Increasingly, homemade tracks that use GenAI to conjure familiar sounds and vocals that could be passed off as authentic, or at the very least close enough, have been going viral. Music labels have been quick to flag AI-generated tracks to streaming partners like Spotify and SoundCloud, citing mental property concerns. They’ve generally been victorious. But there’s still an absence of clarity on whether “deepfake” music violates the copyright of artists, labels and other rights holders.

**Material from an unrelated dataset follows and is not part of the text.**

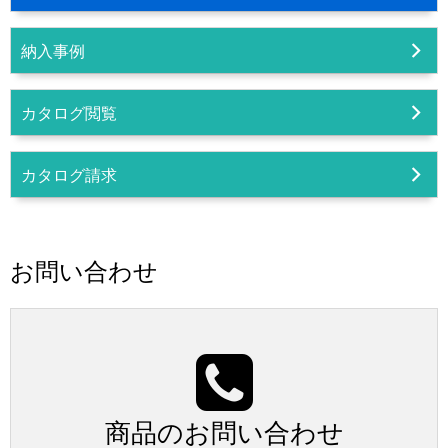
納入事例
カタログ閲覧
カタログ請求
お問い合わせ
商品のお問い合わせ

A federal judge ruled in August that AI-generated art can’t be copyrighted. Nevertheless, the U.S. Copyright Office hasn’t taken a stance yet, only recently starting to hunt public input on copyright issues as they relate to AI. Also unclear is whether or not users could find themselves on the hook for violating copyright law if they struggle to commercialize music generated within the kind of one other artist.
Google’s attempting to forge a careful path toward deploying GenAI music tools on the YouTube side of its business, which is testing AI models created by DeepMind in partnership with artists like Alec Benjamin, Charlie Puth, Charli XCX, Demi Lovato, John Legend, Sia and T-Pain. That’s greater than could be said of a number of the tech giant’s GenAI competitors, like Stability AI, which takes the position that “fair use” justifies training on content without the creator’s permission.
But with labels suing GenAI vendors over copyrighted lyrics in training data and artists registering their discontent, Google has its work cut out for it — and it’s not letting that inconvenient fact slow it down.